Mark Emmert says the NCAA is being cautious before it opens investigations at schools linked to corruption trials
Emmert says any investigations of schools accused of cheating would not be finished by the Final Four
NEW YORK – The NCAA has "the manpower and the willpower" to investigate schools implicated in the recent shoe company trials, NCAA President Mark Emmert said Wednesday.
However, Emmert said any investigations would not be complete before the Final Four concludes in April.
The conviction of three men in the pay-for-play scandal has the potential to be the biggest enforcement endeavor in the association's history.

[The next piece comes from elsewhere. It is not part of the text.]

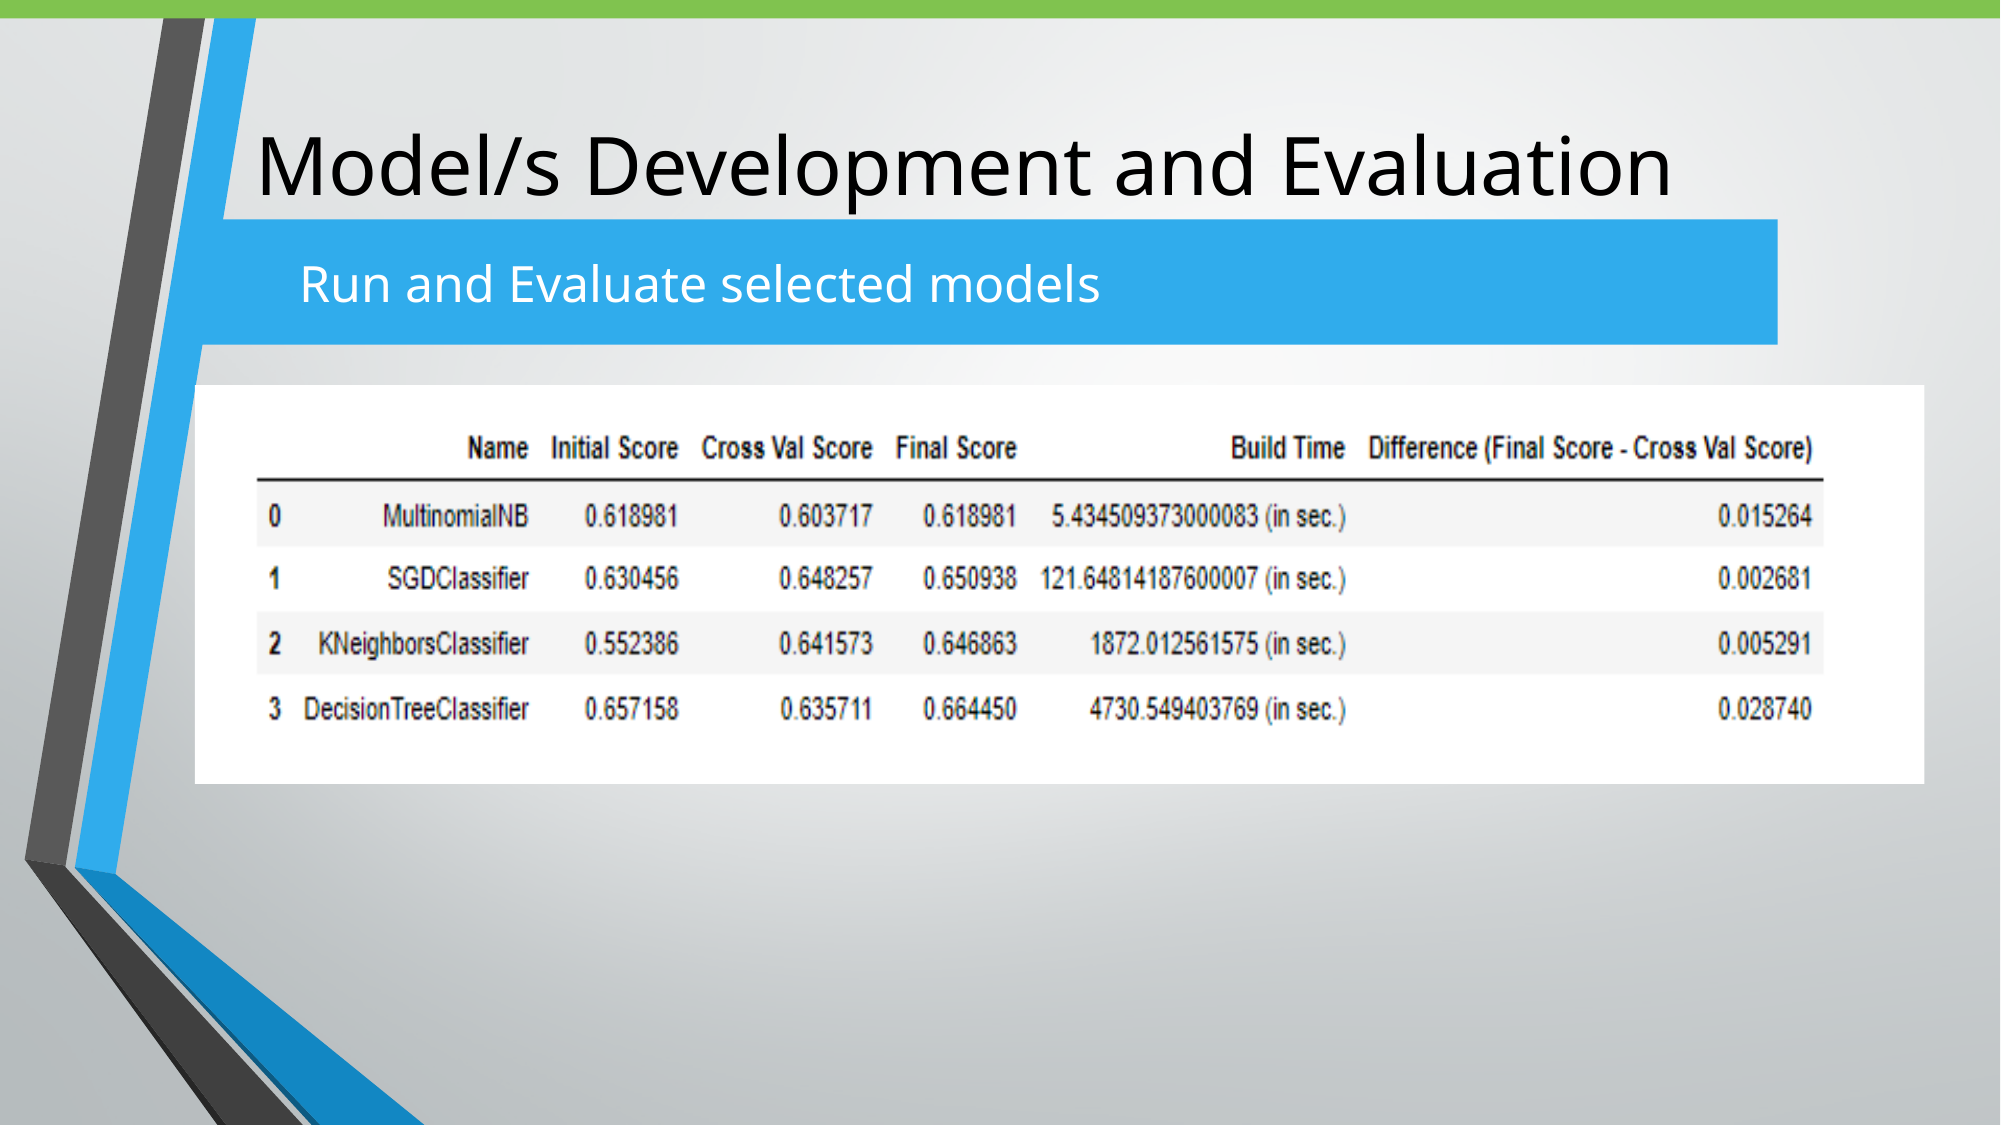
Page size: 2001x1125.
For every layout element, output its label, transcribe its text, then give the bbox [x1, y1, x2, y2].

list Run and Evaluate selected models [194, 219, 1778, 345]
picture [194, 384, 1925, 784]
title Model/s Development and Evaluation [90, 107, 1863, 220]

"We're moving forward as assertively as we can while still having to respect that [legal] process," Emmert said at a sports business conference.
That begins to answer huge remaining question: Does the NCAA have the willingness to take on such a wide-ranging case that could impact some of the game's bluebloods.

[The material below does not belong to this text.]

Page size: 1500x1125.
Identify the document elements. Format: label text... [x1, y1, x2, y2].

"We certainly have the manpower and the willpower," Emmert told a small gathering of reporters after speaking at the Learfield Intercollegiate Athletic Forum. "Having said that, that doesn't mean we can operate beyond our brief. We're very attentive to it. My people are working on it."

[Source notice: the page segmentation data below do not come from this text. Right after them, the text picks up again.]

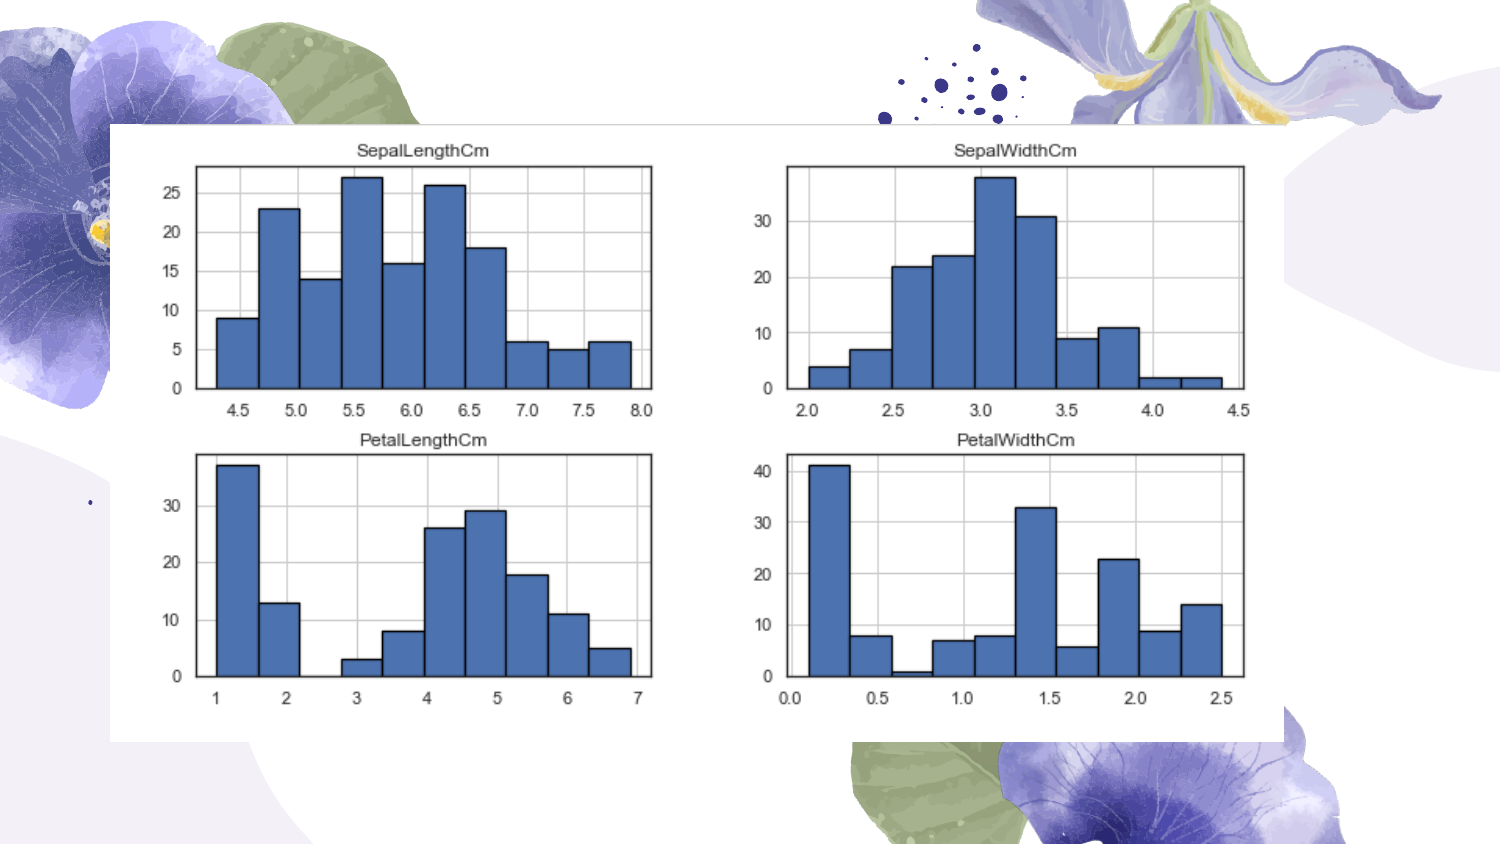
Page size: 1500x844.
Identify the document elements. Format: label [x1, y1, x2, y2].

picture [110, 0, 1451, 742]
text_box [778, 535, 1459, 844]
text_box [0, 0, 504, 428]
text_box [87, 461, 105, 637]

The NCAA changed its rules this year to adopt information revealed in court cases for its investigations. The FBI recently allowed the NCAA to adopt some of the evidence it developed in the conviction of two former adidas representatives and an aspiring agent.
The NCAA reforms call for stricter penalties against schools and coaches who engage in this activity. Yahoo Sports reported last month the NCAA has been given permission by federal authorities to begin its own investigations.
"It is still the case ... that there are ongoing trials," Emmert said. "We have to be very respectful of that process. There is some assumptions in some quarters that we get all access to all the evidence gathered by the FBI. That's not true.
"That doesn't mean the FBI is backing up to Indianapolis and dumping out all its files."
A wiretap involving a Kansas assistant coach revealed that the father of Duke star freshman Zion Williamson was allegedly seeking extra benefits in the form of a house, a job and cash. Neither Kansas nor Duke has been found guilty of any wrongdoing.
That could change. One person intimately familiar with the NCAA enforcement process told CBS Sports if the enforcement division didn't go in on these cases, "what little credibility they have will be gone if they are unable to process cases from this."
Another person familiar with the process suggested it would be unfair to the 300 or so Division I schools who don't traffic in the sometimes-seedy recruiting of top 50 players.
"We want to do everything we can to make sure we're promoting the ethics of the game," Emmert said. "This has cast a very bad light on college basketball. We're not going to have everything wrapped up by the Final Four."
That risks the possibility that any schools later penalized could have their appearance vacated in the tournament and Final Four. earlier this year, Louisville became the first men's Division I basketball program to have its its national championship vacated.
This year the NCAA adopted sweeping reforms recommended by the commission chaired by former secretary of state Condoleezza Rice.
The reforms include stiffer penalties and the addition of independent, outside persons to the adjudicative process.